I have a S3 bucket with images that should be accessible to an email template which will be sent via AWS Pinpoint.

The public access to this S3 bucket is blocked ON. I have created an OAI with CloudFront with which I can access the S3 bucket images on the Pinpoint email template.

In the AWS documentation, I see that AWS provides DDoS protection with AWS Shield. Now, there are two options AWS Shield Standards and AWS Shield Advanced. Standard is free of charge for everybody and it says tht it is by default availale to everybody.

My question is, does the fact that AWS Shield Standard is free and by default used by everybody, mean that I won't get any DDoS attacks by people trying to access the images from the S3 bucket hidden behind CloudFront distribution? Do I need to explicitly do something with AWS Shield Standard of the protection comes by itself?

Thanks you in advance.

2 Answers
1

First, I'm not sure the answer is yes or no, as there are various considerations. According to Amazon if you are distributing from behind CloudFront and Route 53 then Shield standard provides comprehensive coverage on layer 3 and 4 DDoS attacks.

AWS Shield Standard defends against most common, frequently occurring network and transport layer DDoS attacks that target your web site or applications. When you use AWS Shield Standard with Amazon CloudFront and Amazon Route 53, you receive comprehensive availability protection against all known infrastructure (Layer 3 and 4) attacks. AWS Shield

AWS Shield standard is automatically enabled and included with various AWS services. However, to benefit from that protection you should consider the architecture of your application (which it sounds like you are). The AWS Shield FAQ says:

Q. How many resources can I enable for AWS Shield Standard protection? There is no limit on the number of resources subject to AWS Shield Standard protection. You can get the full benefits of AWS Shield Standard protections by following the best practices of DDoS resiliency on AWS.

I highly recommend reviewing the full Shield documentation or at a minimum the AWS Best Practices for DDoS Resiliency whitepaper documentation.

Finally, Amazon provides additional guidance for making the decision whether you may need Shield Advanced.

AWS
newrust
answered 2 years ago
0

While your bucket may be protected using OAI, you will still be charged for requests that reach the bucket, even if they are blocked (403 response) by OAI. I'm afraid 'security via obscurity' becomes important - make sure that no-one malicious knows the name of your bucket.

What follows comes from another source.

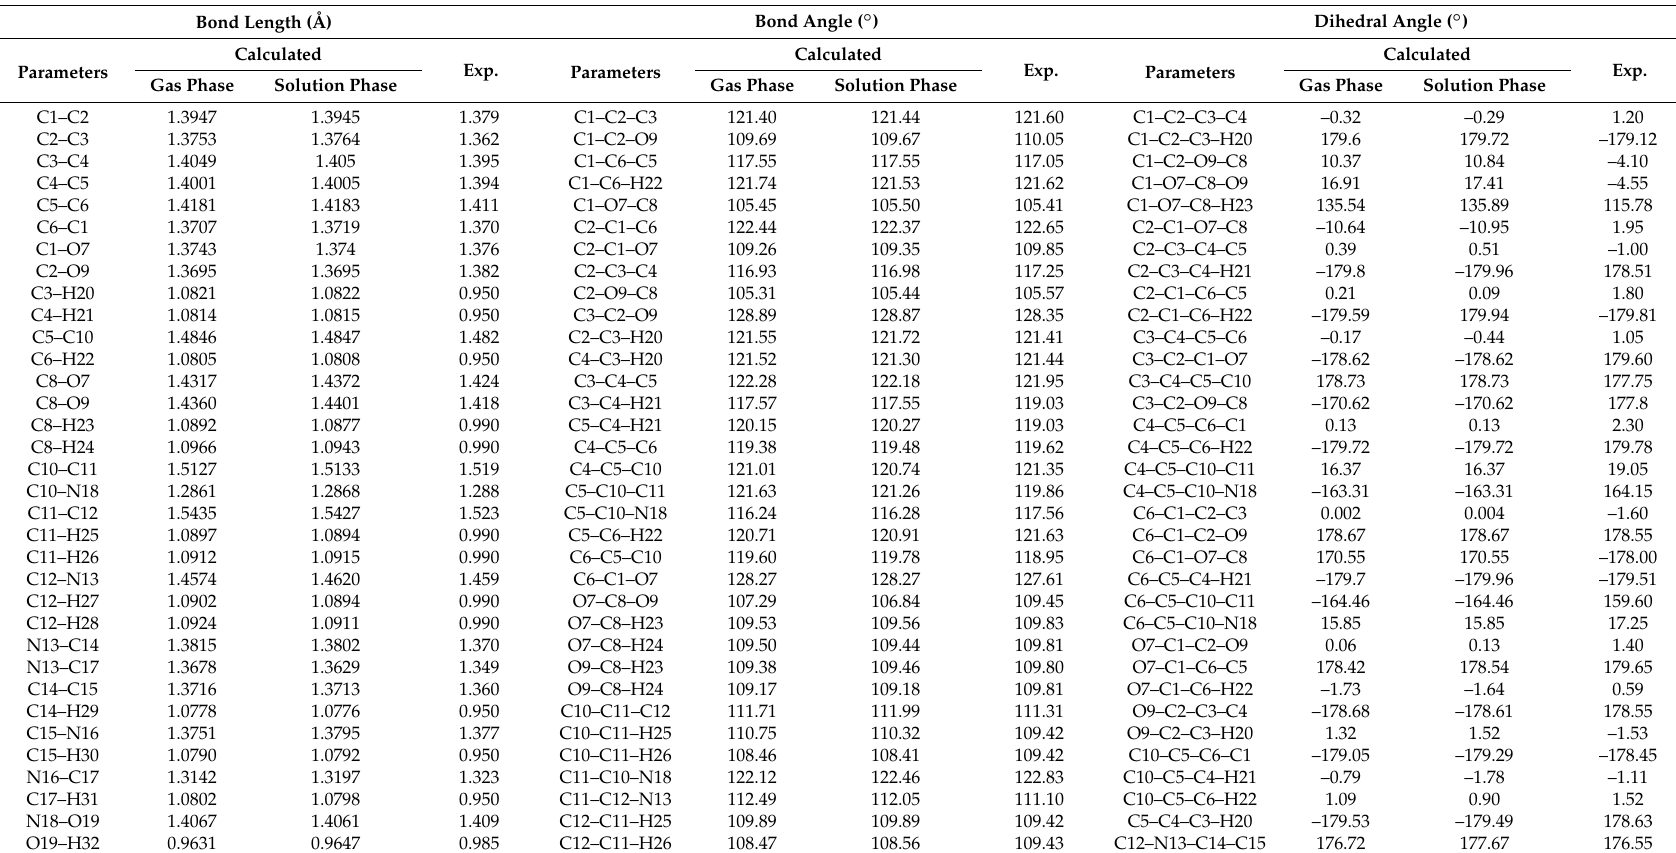
Table 2. Optimized structural geometry parameters for compound 4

Shield Standard is enabled by default however it protects only against L3/4 attacks and not from request flood-type attacks. If someone is making malicious requests towards CloudFront make sure you are caching in CloudFront so that you are not double charged for CloudFront and S3 requests. If malicious requests are causing an increase in CloudFront DTO, consider using CloudFront geo-blocking or AWS WAF with a rate-based rule, however there are additional charges for the latter.